(Figure understanding rows)
--- START ---

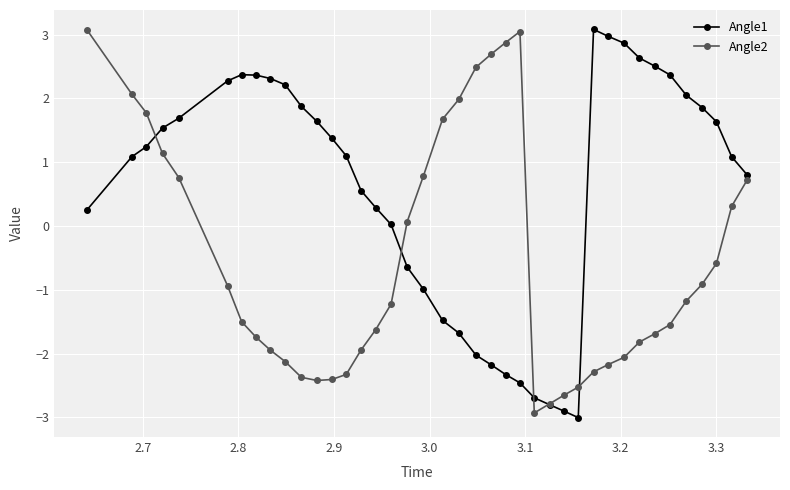

What is the value of the Angle1 point at the 32nd from the left?

2.9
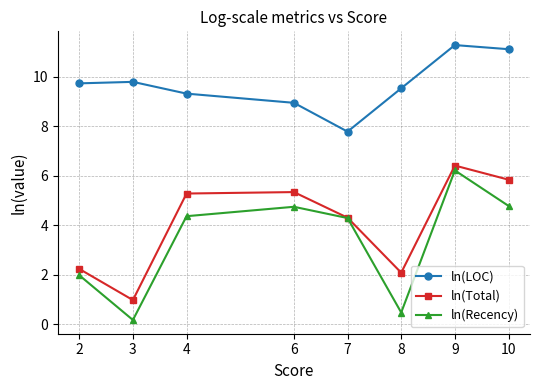

True or false: ln(Recency) has a value of 4.7 at 6.

True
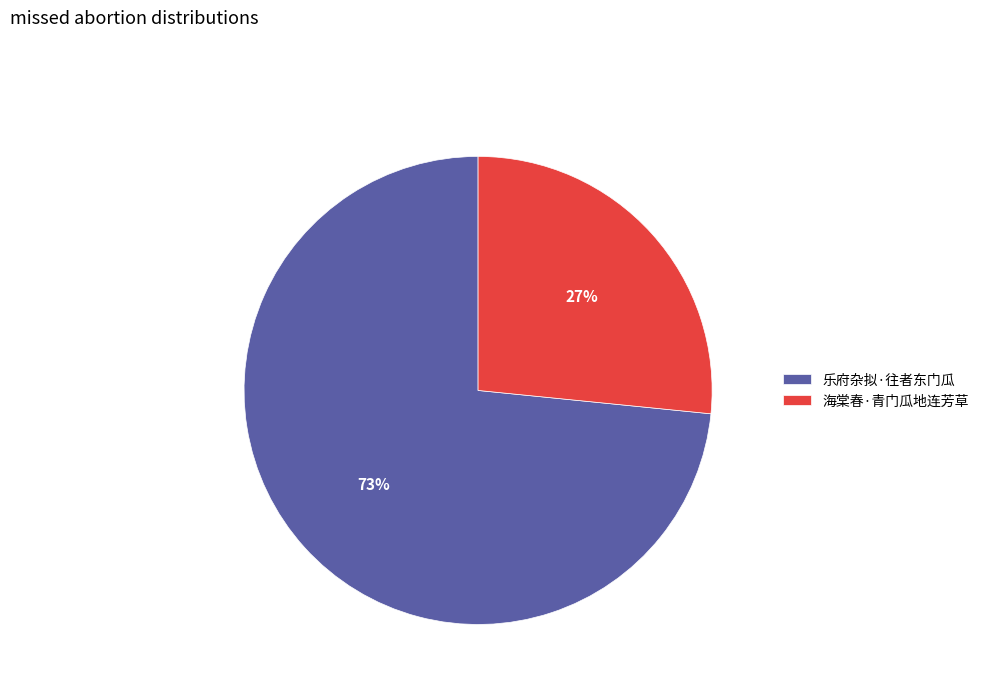

Does 海棠春·青门瓜地连芳草 account for over 50% of the chart?

No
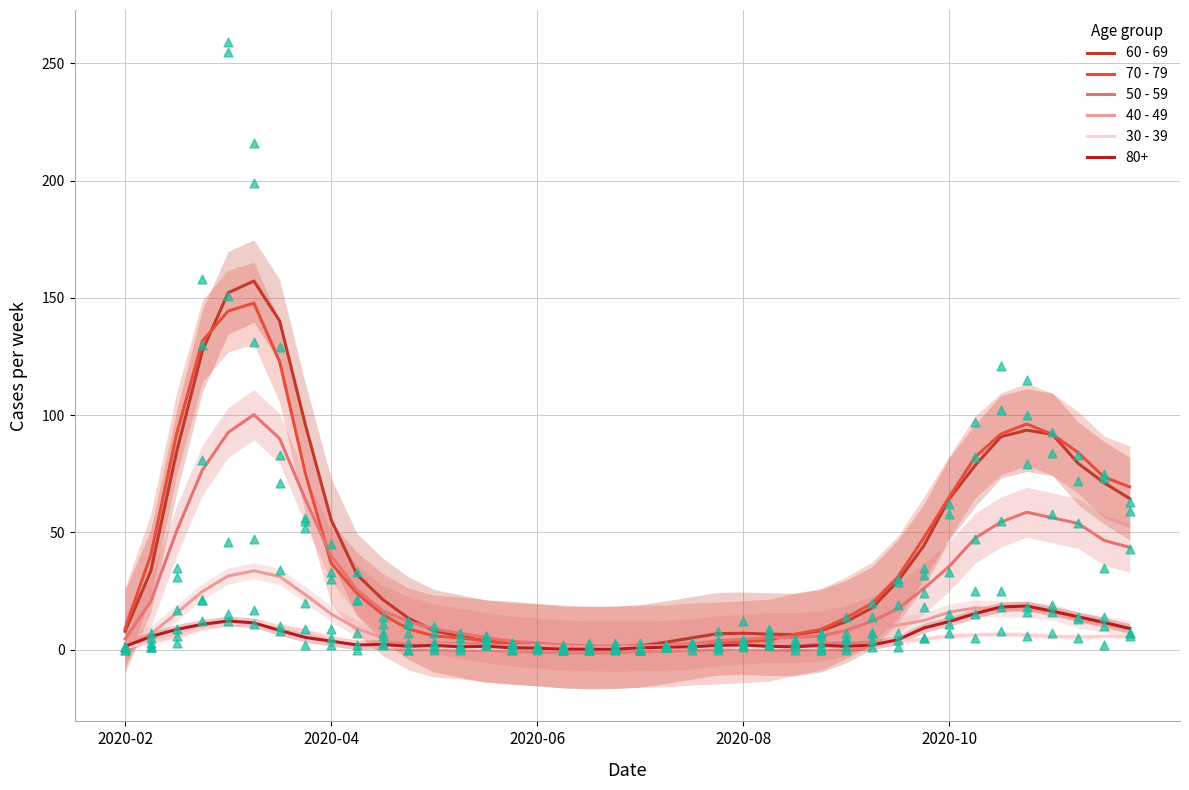

Which series has the largest total across all categories?

60 - 69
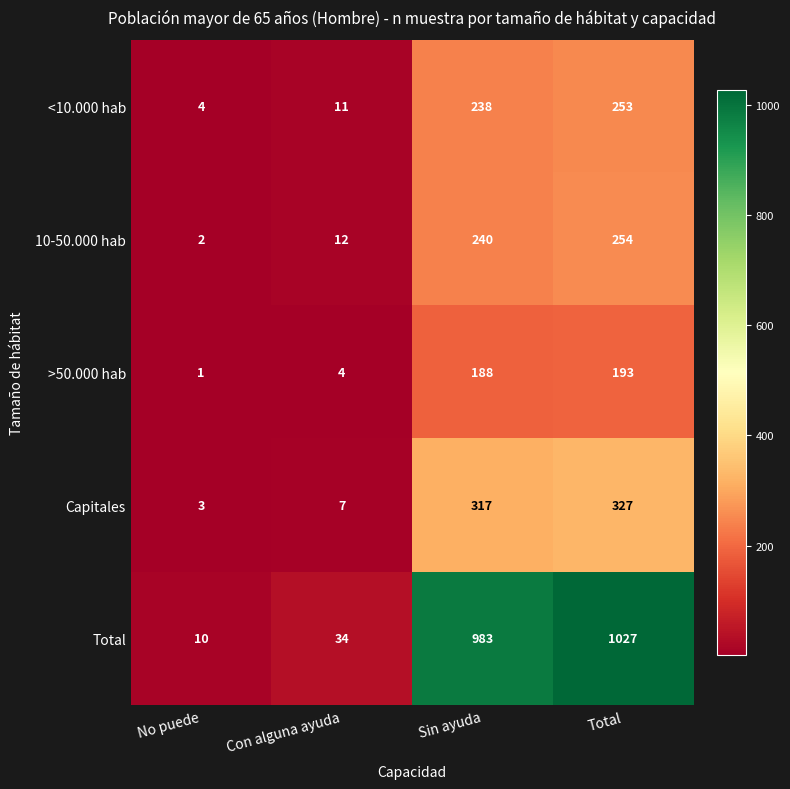

What is the spread (max minus min) of values at Con alguna ayuda?

30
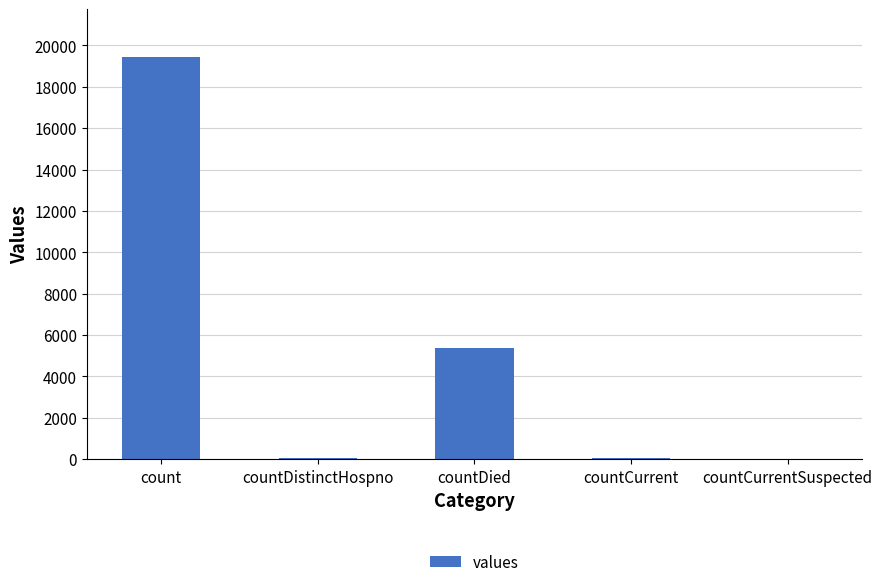

How many data points does each series have?

5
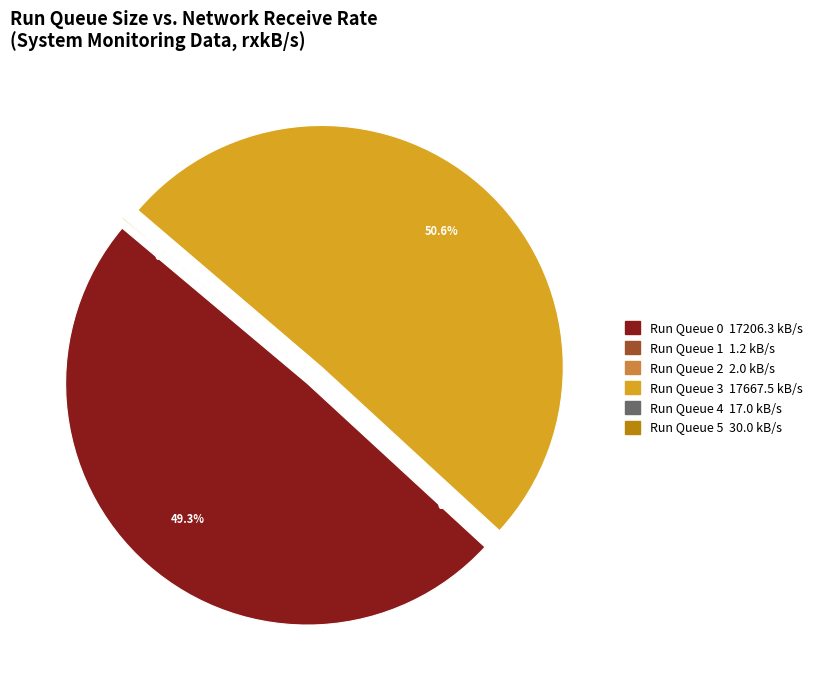

Is there a majority slice in this chart?

Yes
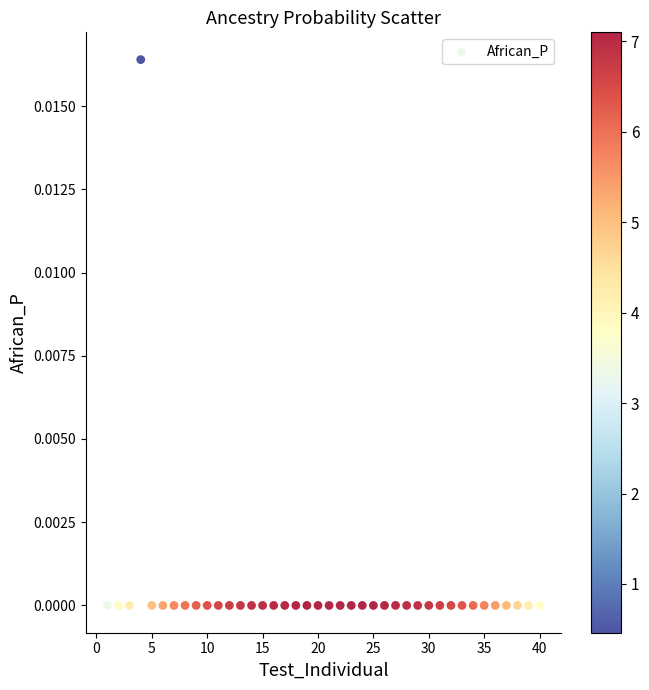

What is the range of X values (max minus min)?

39.0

--- END ---

Prompt » Convert the rows above into a Markdown table with the columns "Number" and "Line", where each text line gets its own table row and a number counting up from 1. Leave out blank lines and pictures.

Response »
| Number | Line |
|---|---|
| 1 | What is the value of the Angle1 point at the 32nd from the left? |
| 2 | 2.9 |
| 3 | True or false: ln(Recency) has a value of 4.7 at 6. |
| 4 | True |
| 5 | Does 海棠春·青门瓜地连芳草 account for over 50% of the chart? |
| 6 | No |
| 7 | Which series has the largest total across all categories? |
| 8 | 60 - 69 |
| 9 | What is the spread (max minus min) of values at Con alguna ayuda? |
| 10 | 30 |
| 11 | How many data points does each series have? |
| 12 | 5 |
| 13 | Is there a majority slice in this chart? |
| 14 | Yes |
| 15 | What is the range of X values (max minus min)? |
| 16 | 39.0 |